You’ve kept the heavy groove, but now it’s supporting the stronger songs.
Flea: That has a lot to do with the new elements in the band. John wrote the chords for “Knock Me Down.”
John: Stuff like that just comes naturally to me, I guess. I know my scales, modes, chord theory, and all that stuff, but I don’t think about what I’m doing. We never think of the technical aspects of what we do, or what type of song we’re trying to write. But even though the structure of that particular song was mine, everyone puts in their two cents on every song, so everything is really written by the whole band. Most of the shit just come out of jamming with each other.
Is Mother’s Milk the closest you’ve come to capturing your live energy in the studio?
Flea: It’s hard for me to say. It may be.

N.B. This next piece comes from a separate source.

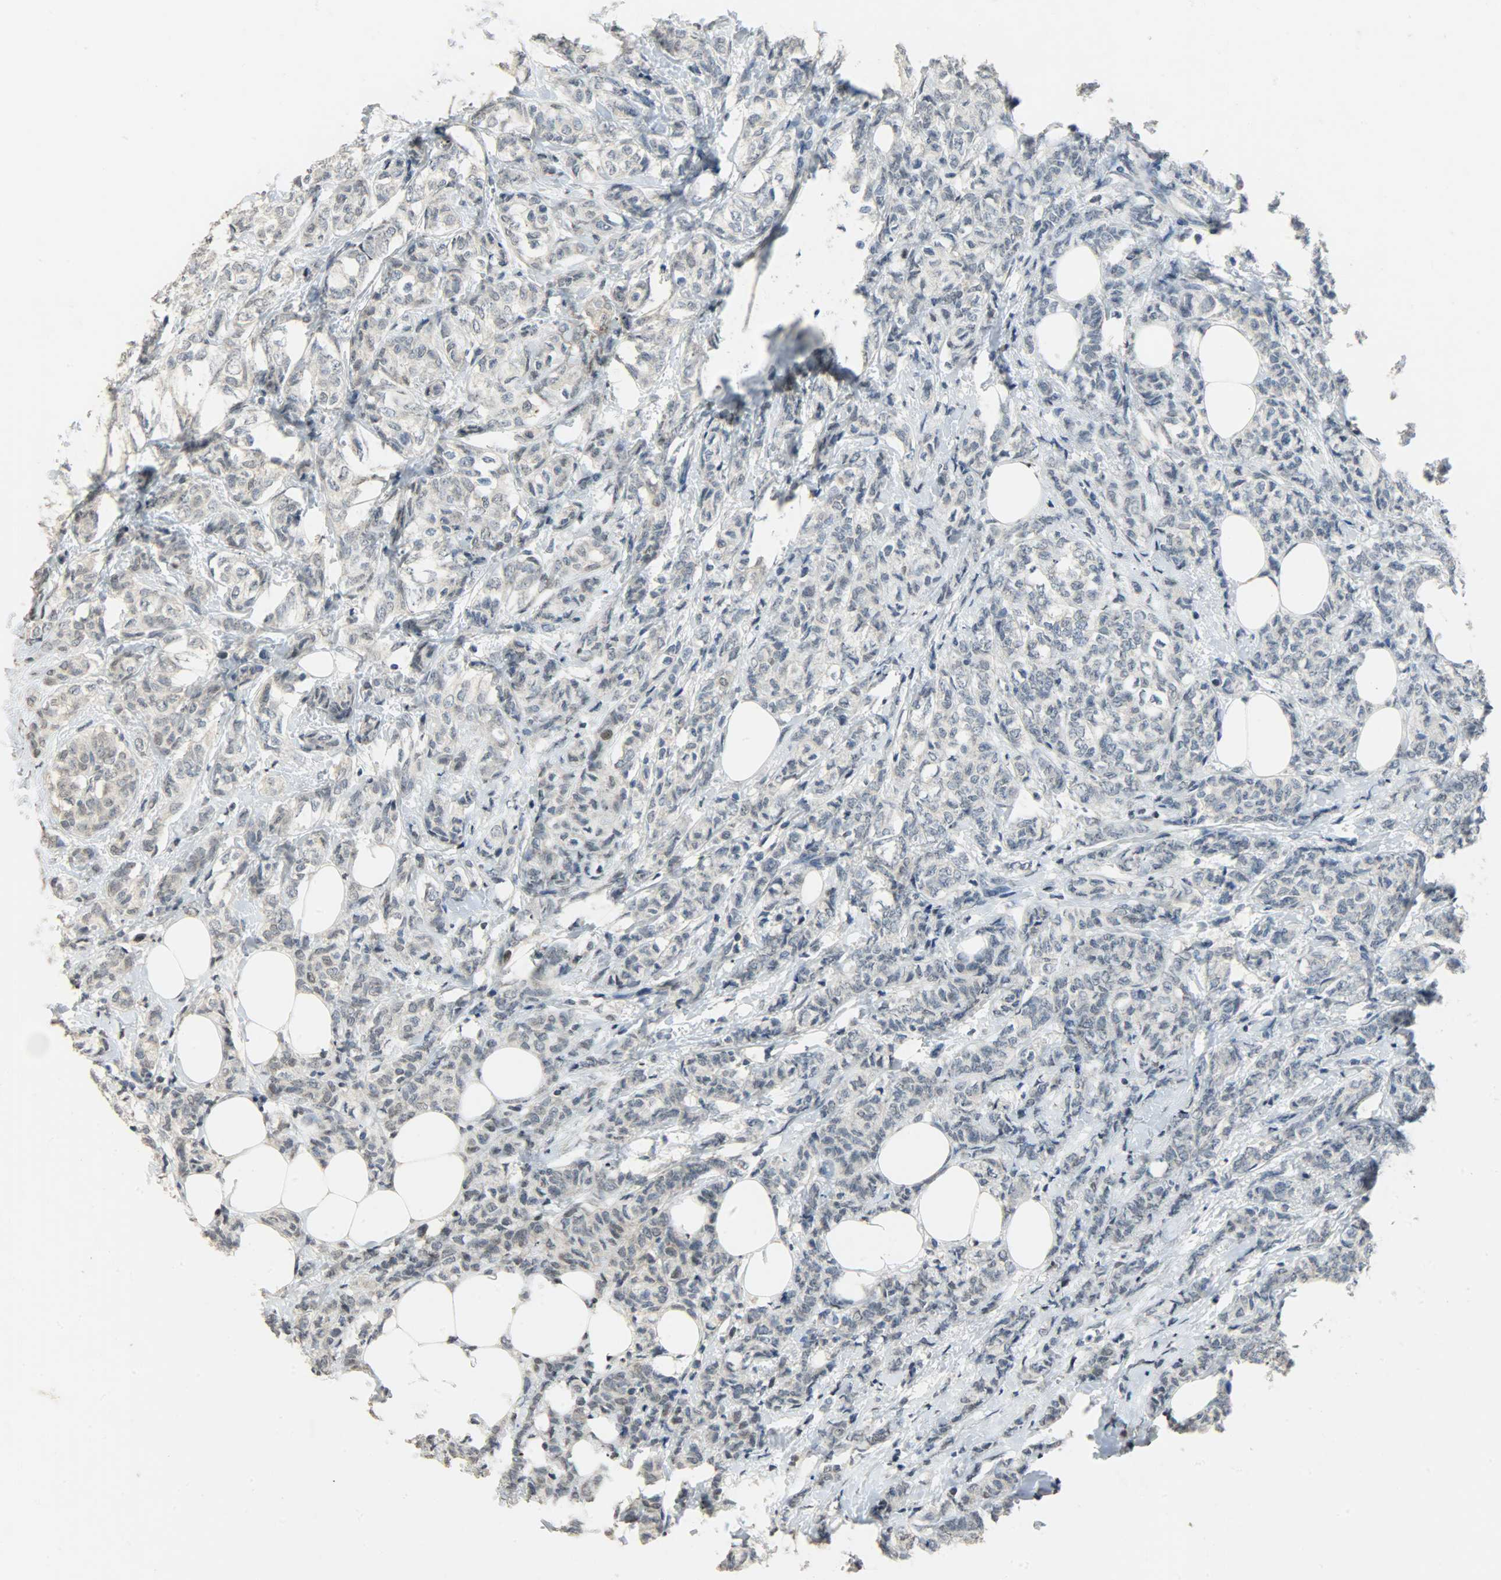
{"staining": {"intensity": "negative", "quantity": "none", "location": "none"}, "tissue": "breast cancer", "cell_type": "Tumor cells", "image_type": "cancer", "snomed": [{"axis": "morphology", "description": "Lobular carcinoma"}, {"axis": "topography", "description": "Breast"}], "caption": "A histopathology image of breast cancer (lobular carcinoma) stained for a protein shows no brown staining in tumor cells.", "gene": "DNAJB6", "patient": {"sex": "female", "age": 60}}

John: It’s hard to look at your own work very objectively sometimes. I can’t really listen to the album myself because my own playing has changed, plus there were the problems we had making it – how long it took, and the friction between us and the producer.
Flea: There’s always the album you want to make, the album you make, and the album you wish you made.
The Mothership
Flea: I never thought, “Hey, I’ve got a great idea! Let’s take punk rock and funk, and put them together and make a song!” It was just elements of all the things that I loved. It was what I liked, what I listened to, and what I was able to play. It was never really conscious. At that time, a lot of our songs just started from bass lines. But when I picked up my bass and started wailing by myself, that was the kind of shit I played. Basically, I liked playing funk, but the natural me was very aggressive. I liked that feeling of beating the shit out of the bass, but doing it in a funky way.

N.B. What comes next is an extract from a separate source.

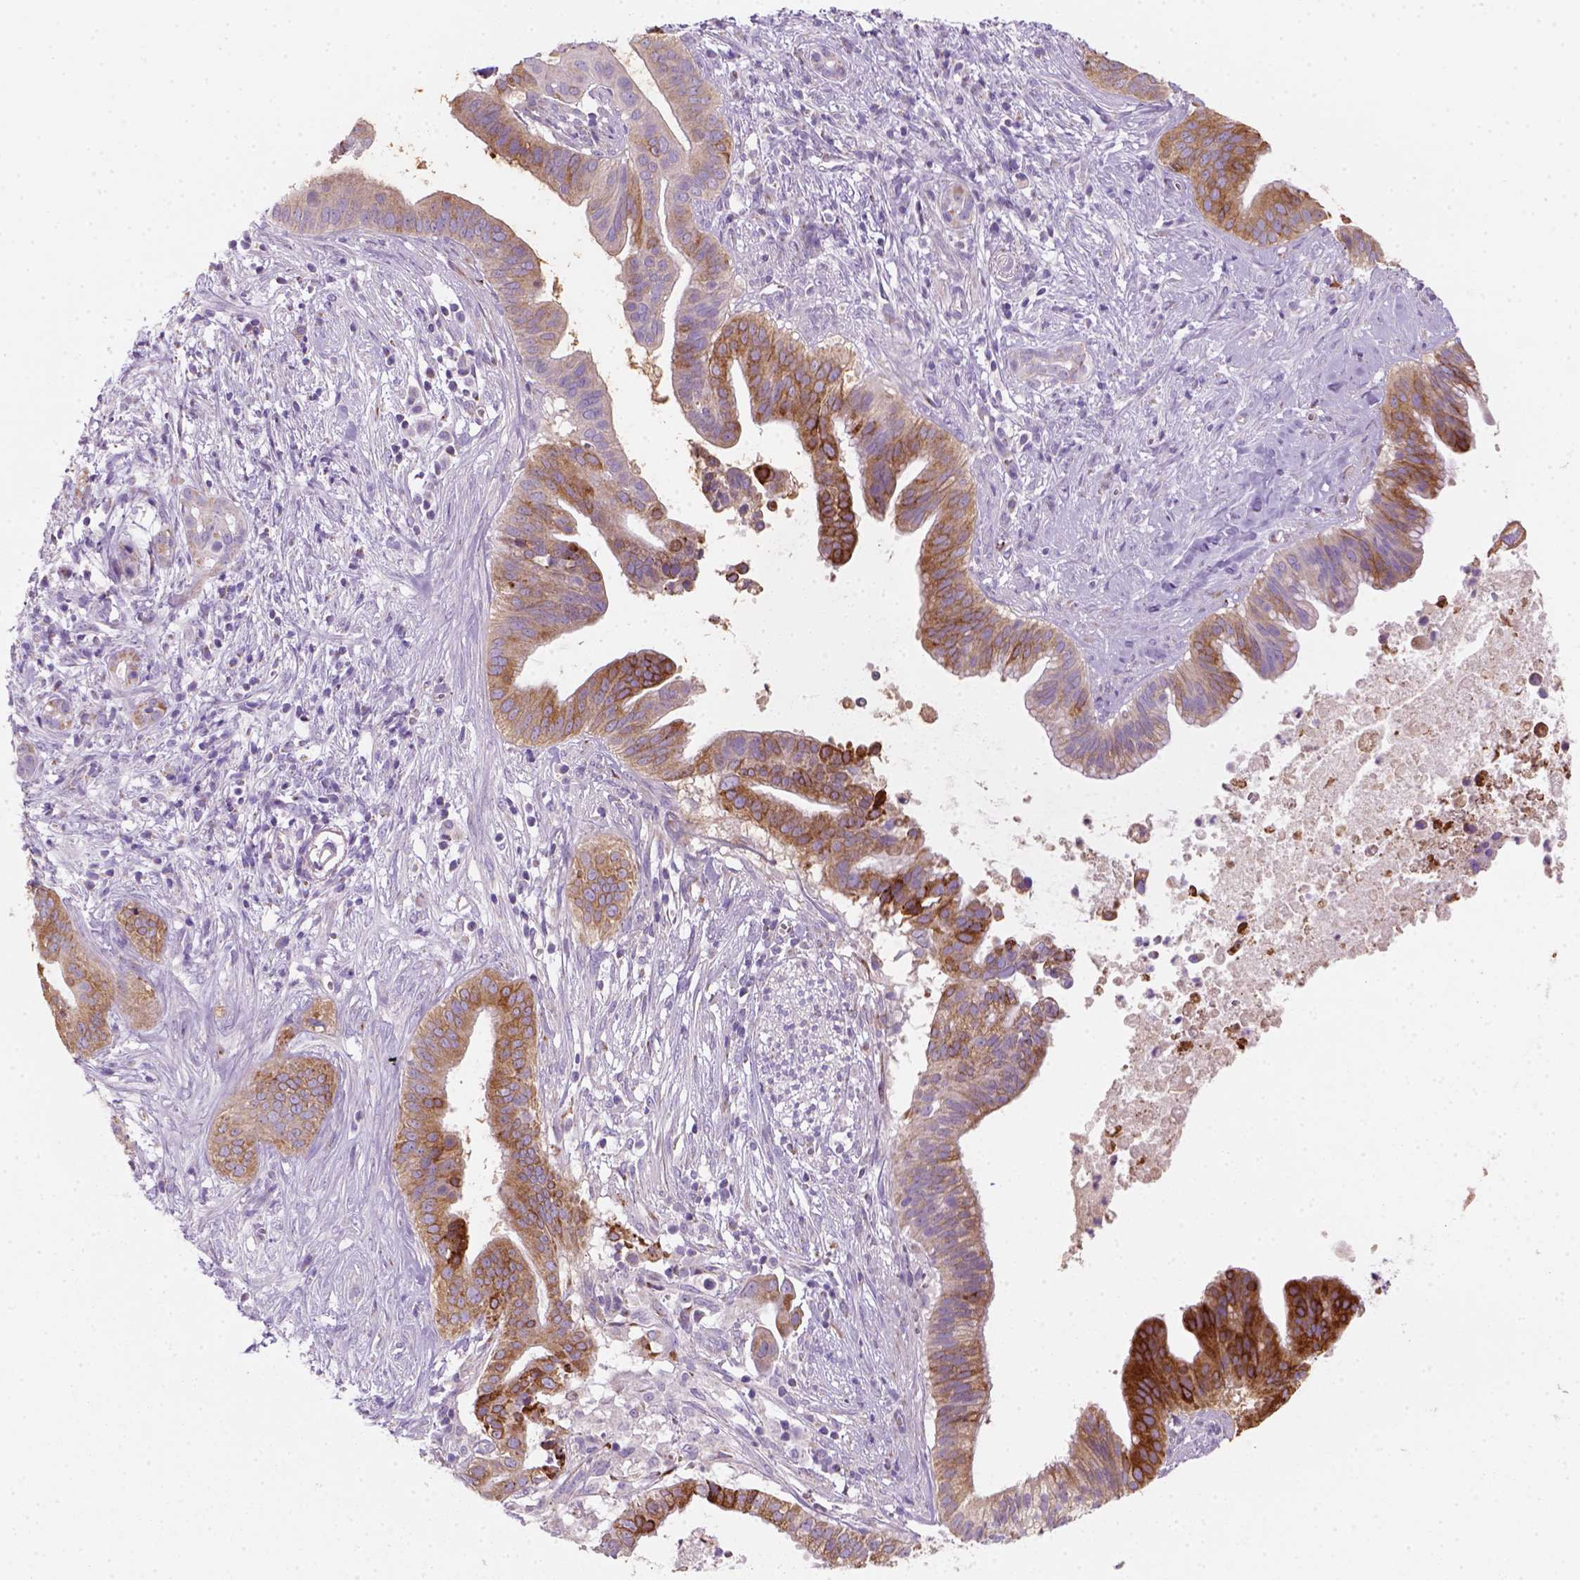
{"staining": {"intensity": "moderate", "quantity": "25%-75%", "location": "cytoplasmic/membranous"}, "tissue": "pancreatic cancer", "cell_type": "Tumor cells", "image_type": "cancer", "snomed": [{"axis": "morphology", "description": "Adenocarcinoma, NOS"}, {"axis": "topography", "description": "Pancreas"}], "caption": "Protein expression analysis of pancreatic cancer (adenocarcinoma) demonstrates moderate cytoplasmic/membranous positivity in about 25%-75% of tumor cells.", "gene": "CES2", "patient": {"sex": "male", "age": 61}}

Much of your sound is derived from early –‘70s progressive black rock.
Flea: Like I said, we don’t try to copy anything, but that is some of my favorite music – Sly And The Family Stone, Jimi Hendrix, and, in particular, Funkadelic. They’re my favorite band. My favorite P-Funk record is probably America Eats Its Young, but there’s so much great stuff that most people have never heard, albums like Hardcore Jollies and Let’s Take It To The Stage. One Nation Under A Groove is an incredible record, but that was their first hit album, and it was more slick and produced. The earlier Funkadelic stuff was balls-out rockin’.
John: The shit before that had a lot more heaviness going on in the guitars. They’ve just released Maggot Brain on CD, and that’s one of the fuckin’ heaviest albums.
Flea: They just did the music they wanted to do, and it didn’t fit into any category. When I first started playing in this band, I had never heard a lot of Funkadelic, but I think what we’re doing is very similar, except they came out of the acid/hippie thing, and we came out of the punk rock thing. Rock, funk, whatever you want to call it, they were one of the greatest bands. As a guitar player, Eddie Hazel is right up there with Jimi Hendrix.
John: Yeah, I’d like to tell the readers of your magazine who listen to all this heavy metal bullshit being played nowadays that the truest, heaviest metal is on early Funkadelic records.
Flea: They were heavier metal than Black Sabbath ever was.